> _Assigned task_: Two lines in the data below mark the range: the one with "а схеме Московского" and the one with "страницы Вы можете". Return both, along with every line between them, exactly.

> _Record set_:
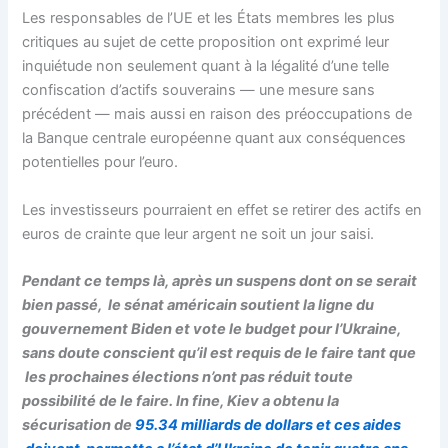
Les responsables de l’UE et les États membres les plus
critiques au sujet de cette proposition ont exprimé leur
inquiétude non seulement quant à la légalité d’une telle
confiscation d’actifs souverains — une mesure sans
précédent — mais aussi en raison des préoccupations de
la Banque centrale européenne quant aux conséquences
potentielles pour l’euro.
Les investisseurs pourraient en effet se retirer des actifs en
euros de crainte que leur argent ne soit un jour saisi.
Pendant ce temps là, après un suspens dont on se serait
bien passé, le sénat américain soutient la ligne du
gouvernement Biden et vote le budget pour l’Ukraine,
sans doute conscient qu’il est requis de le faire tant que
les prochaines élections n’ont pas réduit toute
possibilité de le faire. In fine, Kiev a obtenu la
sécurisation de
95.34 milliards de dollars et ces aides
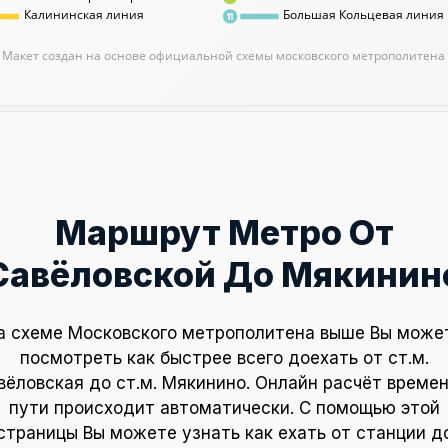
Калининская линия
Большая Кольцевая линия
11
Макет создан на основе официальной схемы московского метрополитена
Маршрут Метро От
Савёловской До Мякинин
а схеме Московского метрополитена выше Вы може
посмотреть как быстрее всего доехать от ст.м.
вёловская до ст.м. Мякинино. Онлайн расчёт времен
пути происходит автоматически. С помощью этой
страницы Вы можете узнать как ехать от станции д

...

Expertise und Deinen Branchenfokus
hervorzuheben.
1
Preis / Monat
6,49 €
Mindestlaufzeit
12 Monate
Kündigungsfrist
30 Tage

...

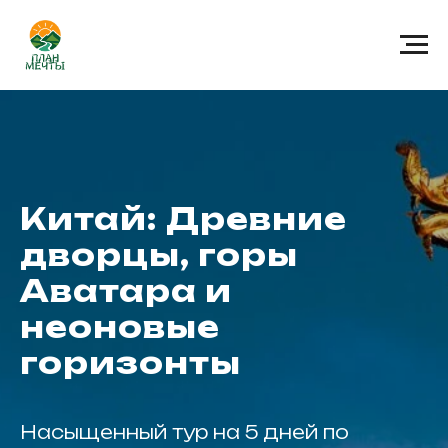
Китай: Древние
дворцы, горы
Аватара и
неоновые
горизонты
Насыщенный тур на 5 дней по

> _Task output_:
а схеме Московского метрополитена выше Вы може
посмотреть как быстрее всего доехать от ст.м.
вёловская до ст.м. Мякинино. Онлайн расчёт времен
пути происходит автоматически. С помощью этой
страницы Вы можете узнать как ехать от станции д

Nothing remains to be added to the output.